Jade Mountain Poems – a bilingual time capsule

Cover for Jade Mountain Poems (Jade Berg Gedichte), by Andreas Weiland

Andreas Weiland, Jade Mountain Poems | Jade Berg Gedichte (1st Edition) (Buy this book)

Review by deb Ewing

I’m in love with every inch of this book, beginning with its backstory. I don’t have to tell you the backstory; you’ll understand it as you read the book. Andreas Weiland opens with his arrival as a German English lecturer coming to teach in 1970s Taiwan, and with the man who checked his passport.

In Taipei war es heiß
Der Mann am Flughafen
der den Pass kontrollierte
sah mich kurz an
und lächelte
Tamkang? fragte er
Und sagte dann

Good school

In Taipei, it was hot
The man at the airport
who was checking
my passport
briefly looked at me
and smiled
Tamkang? he asked
And then sd
Good school

All the images in this volume, even the cover, were provided by the author – photos he took back then, and scanned sometime later. The resolution was so low that we resorted to modern tricks to make them look even worse. The result is charming and nostalgic as the poetry they mirror.

Weiland paints a picture of another time, in another world, where the ancient and modern walk together, riding the city bus with mothers and their children. Industry and media are the setting for our collective conscience, even as we join the narrator in a Chinese restaurant while he delays a child’s bedtime by being the last customer.

Weiland eventually went back to Germany, taking his heart and his poetry with him. He decided to translate his words into German, and eventually decided to share them with his friend Jack Foley, who decided Andreas must share this collection with us. We are forever grateful for this project decades in the making.

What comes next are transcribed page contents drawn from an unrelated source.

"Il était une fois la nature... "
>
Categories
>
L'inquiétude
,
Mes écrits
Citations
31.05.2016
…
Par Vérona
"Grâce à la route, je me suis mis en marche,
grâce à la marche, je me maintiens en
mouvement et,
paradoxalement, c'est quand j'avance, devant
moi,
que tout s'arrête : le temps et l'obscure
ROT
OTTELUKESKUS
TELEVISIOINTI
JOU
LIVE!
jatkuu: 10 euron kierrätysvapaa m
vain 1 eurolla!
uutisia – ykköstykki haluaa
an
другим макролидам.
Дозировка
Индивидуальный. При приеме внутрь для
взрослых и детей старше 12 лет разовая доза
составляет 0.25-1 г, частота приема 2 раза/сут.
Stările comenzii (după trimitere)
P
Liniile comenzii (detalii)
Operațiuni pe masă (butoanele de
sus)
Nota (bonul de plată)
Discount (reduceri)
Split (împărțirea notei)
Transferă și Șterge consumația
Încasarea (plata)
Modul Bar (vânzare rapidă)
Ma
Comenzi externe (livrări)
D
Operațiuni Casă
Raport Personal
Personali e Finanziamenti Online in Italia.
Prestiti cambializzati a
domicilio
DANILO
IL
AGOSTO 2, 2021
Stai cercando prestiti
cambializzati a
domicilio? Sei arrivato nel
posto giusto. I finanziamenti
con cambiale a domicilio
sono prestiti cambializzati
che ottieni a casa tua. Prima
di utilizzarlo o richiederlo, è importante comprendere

Throughout the making of this book, I communicated with the poet several times: to make sure I was reading the German translation correctly; to ask about locations in the images or clear the graphic work with him. Everything he writes is poetry, down to describing the small town in Northern Germany where he lives now.

While editing this volume, I found myself inspired to write a poem that expressed how the poems made me feel. My friend Bill Goodell was inspired to set it to music. Andreas liked it very much.